In the UK, the story is now well known of how our privatised utilities have failed to deliver modernisation of infrastructure or better and cheaper services to customers. In the energy sector, the privatised companies, the National Grid and the big five utility companies regularly makes profits in the £billions per annum, yet have presided over a situation where with most of our largest power stations are coming to the end of their natural lives, the grid is completely out of date to cope with the demands of decentralised renewable energy, and fuel poverty rates are soaring. It has been estimated that by the mid 2020s the country will have only 1 per cent of spare capacity for power surges when the recommended amount by engineering experts is ten times this.
The important take home point is that private interests are incapable of undertaking the massive amounts of capital investment that are required to modernise and safeguard national infrastructure and essential services. Private companies by their very nature are institutions established, and in the UK required by law, to deliver maximum short-term profits. They are not the vehicle to deliver patient capital for longer term strategic public policy objectives and it is a conceit to pretend otherwise. In a time of austerity, where economic growth and margins on capital investment are particularly low, this lack of “institutional fit” is even more pronounced.
The Labour Party’s new policy of renationalising the railways has been criticised by some as hideously expensive and as a throwback to the 1970s. But, public subsidy of the privatised rail system has been far greater than under the nationalised days of British Rail with, according to the authoritative recent report by CRESC, a far worse performance in terms of investment and prices for customers. The performance of the briefly nationalised East Coast mainline in returning a profit to the public purse also stands as a corrective to this analysis.

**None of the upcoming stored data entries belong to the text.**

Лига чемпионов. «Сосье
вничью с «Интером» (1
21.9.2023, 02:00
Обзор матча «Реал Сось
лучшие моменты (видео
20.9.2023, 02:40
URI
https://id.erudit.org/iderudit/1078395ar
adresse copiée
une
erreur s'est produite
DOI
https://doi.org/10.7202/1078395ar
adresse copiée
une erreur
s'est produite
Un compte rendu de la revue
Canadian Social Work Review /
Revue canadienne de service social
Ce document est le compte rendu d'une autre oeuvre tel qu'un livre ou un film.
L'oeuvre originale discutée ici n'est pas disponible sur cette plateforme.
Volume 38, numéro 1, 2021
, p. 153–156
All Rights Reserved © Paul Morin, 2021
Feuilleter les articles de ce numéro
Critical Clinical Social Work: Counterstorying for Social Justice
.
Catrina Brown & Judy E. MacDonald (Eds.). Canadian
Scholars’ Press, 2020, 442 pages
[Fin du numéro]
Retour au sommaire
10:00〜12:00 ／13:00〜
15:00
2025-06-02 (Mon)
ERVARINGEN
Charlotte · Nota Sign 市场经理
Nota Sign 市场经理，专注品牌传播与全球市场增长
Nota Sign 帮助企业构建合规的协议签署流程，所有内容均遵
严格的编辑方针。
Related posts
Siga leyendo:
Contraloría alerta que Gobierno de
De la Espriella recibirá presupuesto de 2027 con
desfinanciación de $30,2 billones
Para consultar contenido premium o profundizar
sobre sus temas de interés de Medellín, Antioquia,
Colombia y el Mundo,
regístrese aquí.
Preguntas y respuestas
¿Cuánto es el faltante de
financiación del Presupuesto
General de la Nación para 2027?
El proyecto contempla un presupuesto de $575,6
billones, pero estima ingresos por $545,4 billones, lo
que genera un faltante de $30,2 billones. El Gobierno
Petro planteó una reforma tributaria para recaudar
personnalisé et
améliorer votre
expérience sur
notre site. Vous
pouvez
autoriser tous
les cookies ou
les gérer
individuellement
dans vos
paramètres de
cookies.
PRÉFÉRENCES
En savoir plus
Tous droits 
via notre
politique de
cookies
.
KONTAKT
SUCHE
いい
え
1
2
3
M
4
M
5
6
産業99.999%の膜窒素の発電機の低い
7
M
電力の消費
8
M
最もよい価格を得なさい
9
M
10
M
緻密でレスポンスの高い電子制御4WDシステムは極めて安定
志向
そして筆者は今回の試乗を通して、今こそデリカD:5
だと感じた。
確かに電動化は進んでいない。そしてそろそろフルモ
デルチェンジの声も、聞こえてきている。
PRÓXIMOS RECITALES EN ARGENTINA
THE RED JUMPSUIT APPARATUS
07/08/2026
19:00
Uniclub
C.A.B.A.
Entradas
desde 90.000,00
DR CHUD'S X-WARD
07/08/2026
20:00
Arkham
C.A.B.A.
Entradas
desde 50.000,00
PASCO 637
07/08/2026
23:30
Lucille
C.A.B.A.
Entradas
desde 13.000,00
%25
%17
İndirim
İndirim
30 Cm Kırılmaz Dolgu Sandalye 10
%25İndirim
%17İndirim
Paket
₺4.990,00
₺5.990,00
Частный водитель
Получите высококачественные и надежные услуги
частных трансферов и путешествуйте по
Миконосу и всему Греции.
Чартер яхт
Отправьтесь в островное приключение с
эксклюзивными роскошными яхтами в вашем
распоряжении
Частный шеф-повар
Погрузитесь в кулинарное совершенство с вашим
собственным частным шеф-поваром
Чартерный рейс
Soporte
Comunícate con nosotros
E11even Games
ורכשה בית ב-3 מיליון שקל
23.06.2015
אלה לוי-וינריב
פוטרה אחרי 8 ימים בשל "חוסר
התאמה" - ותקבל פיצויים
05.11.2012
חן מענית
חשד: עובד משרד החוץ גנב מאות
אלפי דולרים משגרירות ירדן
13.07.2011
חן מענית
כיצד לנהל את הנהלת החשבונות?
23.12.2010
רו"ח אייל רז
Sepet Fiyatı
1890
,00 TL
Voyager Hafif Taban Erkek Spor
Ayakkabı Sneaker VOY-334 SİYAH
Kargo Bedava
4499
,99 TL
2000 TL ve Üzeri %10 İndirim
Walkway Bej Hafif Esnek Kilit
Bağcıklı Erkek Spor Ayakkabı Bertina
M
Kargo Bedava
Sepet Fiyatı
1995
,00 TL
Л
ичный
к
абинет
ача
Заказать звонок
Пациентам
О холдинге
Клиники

Moreover, it is the detractors of the nationalisation plan that are on the wrong side of history. Combating climate change and delivering a modern, efficient and inter-connected transport system for the twentieth century requires massive public intervention and ultimately some kind of guiding public ownership is the most effective means of delivering. The proposal put forward by Labour of a model that involves employee and customer representation on company boards, while maintaining operational independence for management, is a forward thinking proposal that draws upon best practice from elsewhere. And the flipside of austerity is that there has never been a cheaper time for governments to raise money for public investment projects. It would also enhance democracy too by delivering more public engagement and participation in the economy.